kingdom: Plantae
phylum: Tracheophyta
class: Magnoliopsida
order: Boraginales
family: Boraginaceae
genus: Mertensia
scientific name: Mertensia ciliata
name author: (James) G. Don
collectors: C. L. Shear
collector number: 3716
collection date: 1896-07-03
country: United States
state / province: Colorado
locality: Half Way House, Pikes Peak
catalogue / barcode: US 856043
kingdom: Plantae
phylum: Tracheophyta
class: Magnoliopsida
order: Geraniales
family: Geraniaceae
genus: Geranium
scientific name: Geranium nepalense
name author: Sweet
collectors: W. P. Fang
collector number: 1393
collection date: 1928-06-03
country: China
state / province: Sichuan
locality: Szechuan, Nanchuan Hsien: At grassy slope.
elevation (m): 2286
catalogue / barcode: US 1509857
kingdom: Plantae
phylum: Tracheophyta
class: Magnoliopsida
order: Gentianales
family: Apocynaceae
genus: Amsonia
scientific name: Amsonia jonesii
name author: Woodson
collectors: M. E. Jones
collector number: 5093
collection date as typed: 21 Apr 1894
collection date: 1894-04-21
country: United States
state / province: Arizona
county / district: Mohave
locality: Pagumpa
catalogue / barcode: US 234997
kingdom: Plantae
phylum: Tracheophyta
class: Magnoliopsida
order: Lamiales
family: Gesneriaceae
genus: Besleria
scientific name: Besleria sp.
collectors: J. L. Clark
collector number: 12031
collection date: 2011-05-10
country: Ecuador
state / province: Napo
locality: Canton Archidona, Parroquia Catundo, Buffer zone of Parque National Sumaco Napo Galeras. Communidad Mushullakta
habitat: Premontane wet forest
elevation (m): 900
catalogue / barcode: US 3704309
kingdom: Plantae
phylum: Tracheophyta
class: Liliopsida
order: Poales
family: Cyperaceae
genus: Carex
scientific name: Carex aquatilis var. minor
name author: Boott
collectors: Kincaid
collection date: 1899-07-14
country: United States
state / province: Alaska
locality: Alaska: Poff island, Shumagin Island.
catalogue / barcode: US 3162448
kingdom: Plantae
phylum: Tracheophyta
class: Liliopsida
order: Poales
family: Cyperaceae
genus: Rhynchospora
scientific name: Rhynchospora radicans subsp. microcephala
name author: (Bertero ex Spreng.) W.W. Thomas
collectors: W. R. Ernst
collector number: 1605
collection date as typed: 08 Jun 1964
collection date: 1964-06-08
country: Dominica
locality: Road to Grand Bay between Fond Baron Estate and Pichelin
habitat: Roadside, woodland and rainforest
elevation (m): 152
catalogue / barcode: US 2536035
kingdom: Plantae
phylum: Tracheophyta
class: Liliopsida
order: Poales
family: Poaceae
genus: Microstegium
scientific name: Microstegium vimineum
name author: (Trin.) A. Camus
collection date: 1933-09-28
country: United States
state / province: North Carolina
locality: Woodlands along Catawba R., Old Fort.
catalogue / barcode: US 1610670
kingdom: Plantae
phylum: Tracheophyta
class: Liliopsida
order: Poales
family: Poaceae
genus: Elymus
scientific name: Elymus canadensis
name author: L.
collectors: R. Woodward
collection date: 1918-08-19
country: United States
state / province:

Written task
Return every line of all the items above, character for character and in the same order.

Solution below
kingdom: Plantae
phylum: Tracheophyta
class: Magnoliopsida
order: Boraginales
family: Boraginaceae
genus: Mertensia
scientific name: Mertensia ciliata
name author: (James) G. Don
collectors: C. L. Shear
collector number: 3716
collection date: 1896-07-03
country: United States
state / province: Colorado
locality: Half Way House, Pikes Peak
catalogue / barcode: US 856043
kingdom: Plantae
phylum: Tracheophyta
class: Magnoliopsida
order: Geraniales
family: Geraniaceae
genus: Geranium
scientific name: Geranium nepalense
name author: Sweet
collectors: W. P. Fang
collector number: 1393
collection date: 1928-06-03
country: China
state / province: Sichuan
locality: Szechuan, Nanchuan Hsien: At grassy slope.
elevation (m): 2286
catalogue / barcode: US 1509857
kingdom: Plantae
phylum: Tracheophyta
class: Magnoliopsida
order: Gentianales
family: Apocynaceae
genus: Amsonia
scientific name: Amsonia jonesii
name author: Woodson
collectors: M. E. Jones
collector number: 5093
collection date as typed: 21 Apr 1894
collection date: 1894-04-21
country: United States
state / province: Arizona
county / district: Mohave
locality: Pagumpa
catalogue / barcode: US 234997
kingdom: Plantae
phylum: Tracheophyta
class: Magnoliopsida
order: Lamiales
family: Gesneriaceae
genus: Besleria
scientific name: Besleria sp.
collectors: J. L. Clark
collector number: 12031
collection date: 2011-05-10
country: Ecuador
state / province: Napo
locality: Canton Archidona, Parroquia Catundo, Buffer zone of Parque National Sumaco Napo Galeras. Communidad Mushullakta
habitat: Premontane wet forest
elevation (m): 900
catalogue / barcode: US 3704309
kingdom: Plantae
phylum: Tracheophyta
class: Liliopsida
order: Poales
family: Cyperaceae
genus: Carex
scientific name: Carex aquatilis var. minor
name author: Boott
collectors: Kincaid
collection date: 1899-07-14
country: United States
state / province: Alaska
locality: Alaska: Poff island, Shumagin Island.
catalogue / barcode: US 3162448
kingdom: Plantae
phylum: Tracheophyta
class: Liliopsida
order: Poales
family: Cyperaceae
genus: Rhynchospora
scientific name: Rhynchospora radicans subsp. microcephala
name author: (Bertero ex Spreng.) W.W. Thomas
collectors: W. R. Ernst
collector number: 1605
collection date as typed: 08 Jun 1964
collection date: 1964-06-08
country: Dominica
locality: Road to Grand Bay between Fond Baron Estate and Pichelin
habitat: Roadside, woodland and rainforest
elevation (m): 152
catalogue / barcode: US 2536035
kingdom: Plantae
phylum: Tracheophyta
class: Liliopsida
order: Poales
family: Poaceae
genus: Microstegium
scientific name: Microstegium vimineum
name author: (Trin.) A. Camus
collection date: 1933-09-28
country: United States
state / province: North Carolina
locality: Woodlands along Catawba R., Old Fort.
catalogue / barcode: US 1610670
kingdom: Plantae
phylum: Tracheophyta
class: Liliopsida
order: Poales
family: Poaceae
genus: Elymus
scientific name: Elymus canadensis
name author: L.
collectors: R. Woodward
collection date: 1918-08-19
country: United States
state / province:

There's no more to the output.